3. Identify and isolate the threat

In the pandemonium that follows a breach, it’s easy to lose focus while trying to secure all endpoints. This knee-jerk response is natural but could cause more damage, especially if you don’t work quickly to disconnect compromised accounts. Instead of panicking, isolate the attack vector and identify the minimal critical resources for onboarding rather than making everything a priority.

Organisations can embed this strategy in their response planning to quickly contain a threat and prevent multiple breaches in future.

4. Secure your infrastructure

Once you’ve isolated the threat, secure your systems. When you’re under attack, traditional security infrastructure will only buy you time. However, investing in more robust defences could determine if your safety perimeter is breached or otherwise. It may seem like an expensive investment, but it’s one that is better to have than not.

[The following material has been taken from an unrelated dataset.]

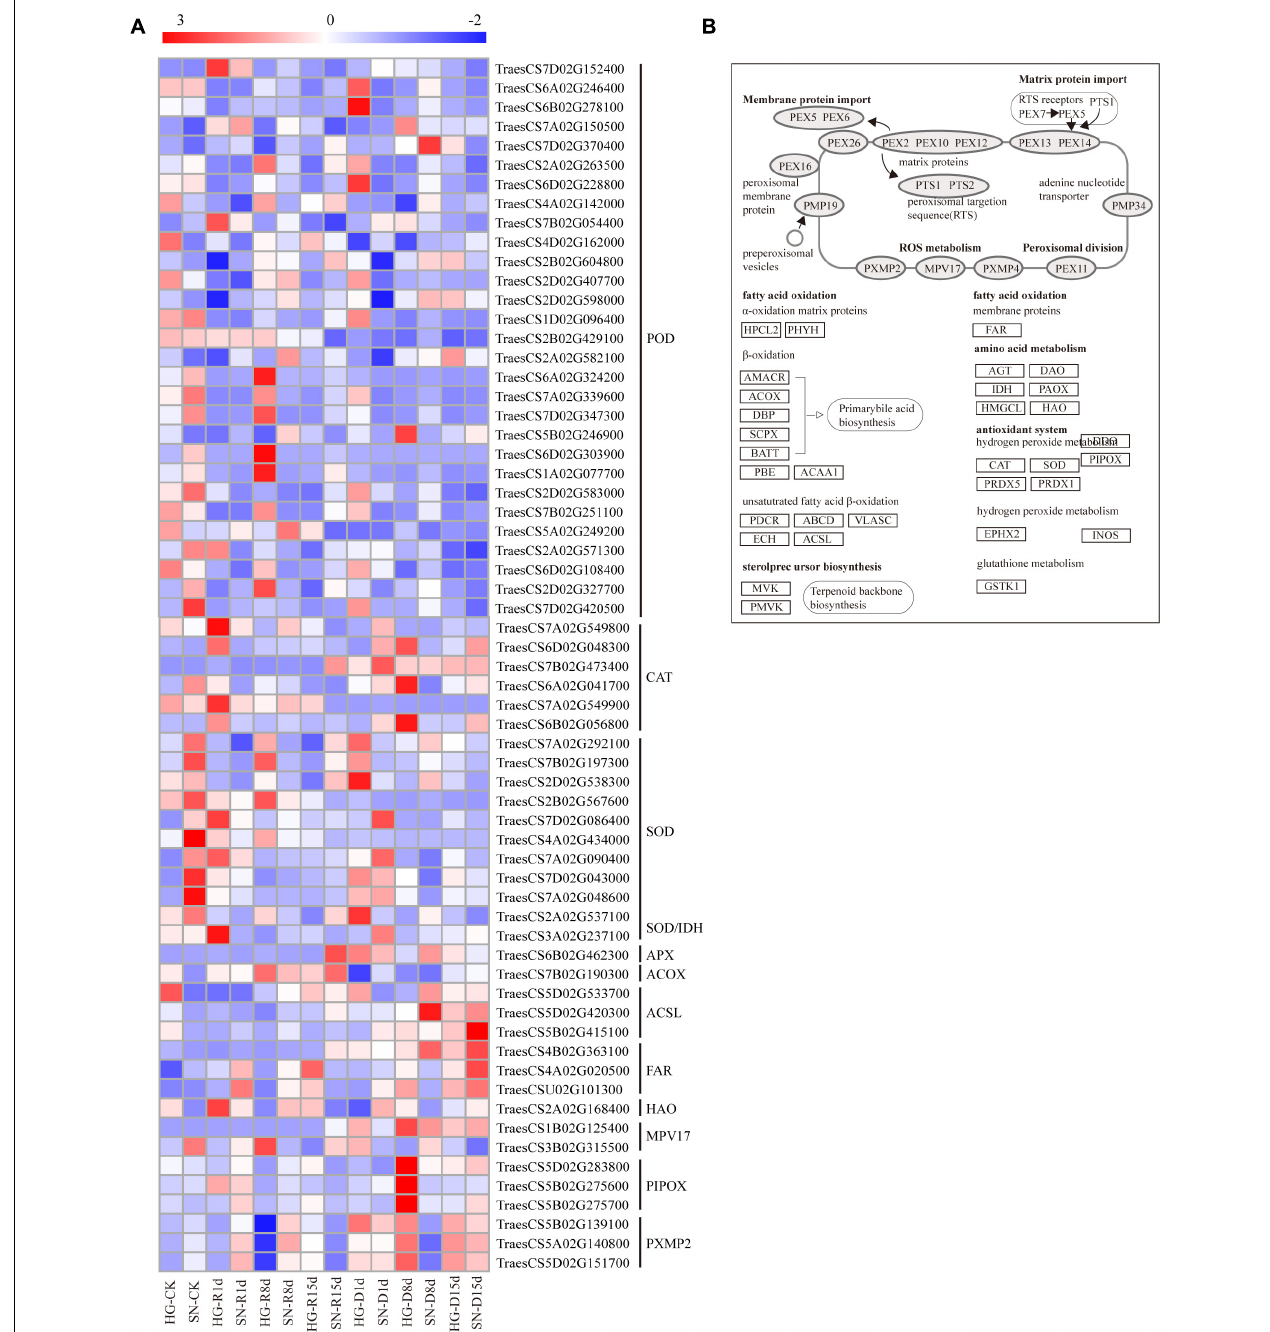
FIGURE 8 | Expression profiles of DEGs involved in ROS-related pathways. The expression levels of transcripts (A) in antioxidative and biosynthetic pathways (B) were generated using their FPKM values.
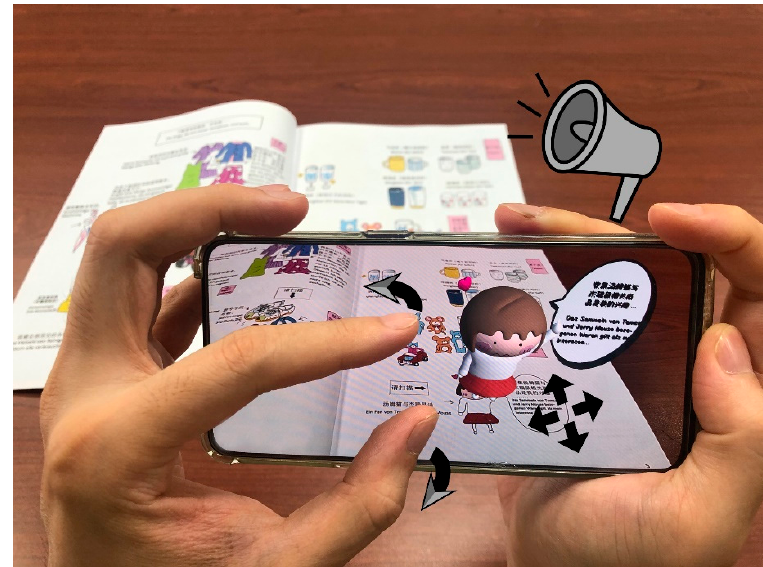
Figure 2. Bilingual AR picture book sample. Figure 3. Bilingual AR picture book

Think of it as an insurance policy that you will hopefully never need but would rather pay for just in case.

Remember that securing infrastructure also involves protecting all endpoints — and that includes your customers who could be based in different countries.

5. Harden security systems

Many organisations don’t harden their security systems and infrastructure at regular intervals. This could be as simple as ensuring all devices have the latest security software or that all passwords are updated regularly.

There are numerous instances of customers disregarding certain protocols, which can have disastrous consequences. Investing in purpose-built solutions that offer hardened security systems can prevent cybercriminals from exploiting vulnerabilities.


The risk of cyber attacks occurring is higher than ever and organisations that are on the front foot and have an emergency onboarding plan are better positioned to have their business back up and running quickly in the event of a data breach — ensuring financial and reputational damage is minimised. It’s no longer if a breach will occur but when, and organisations need to be prepared to act.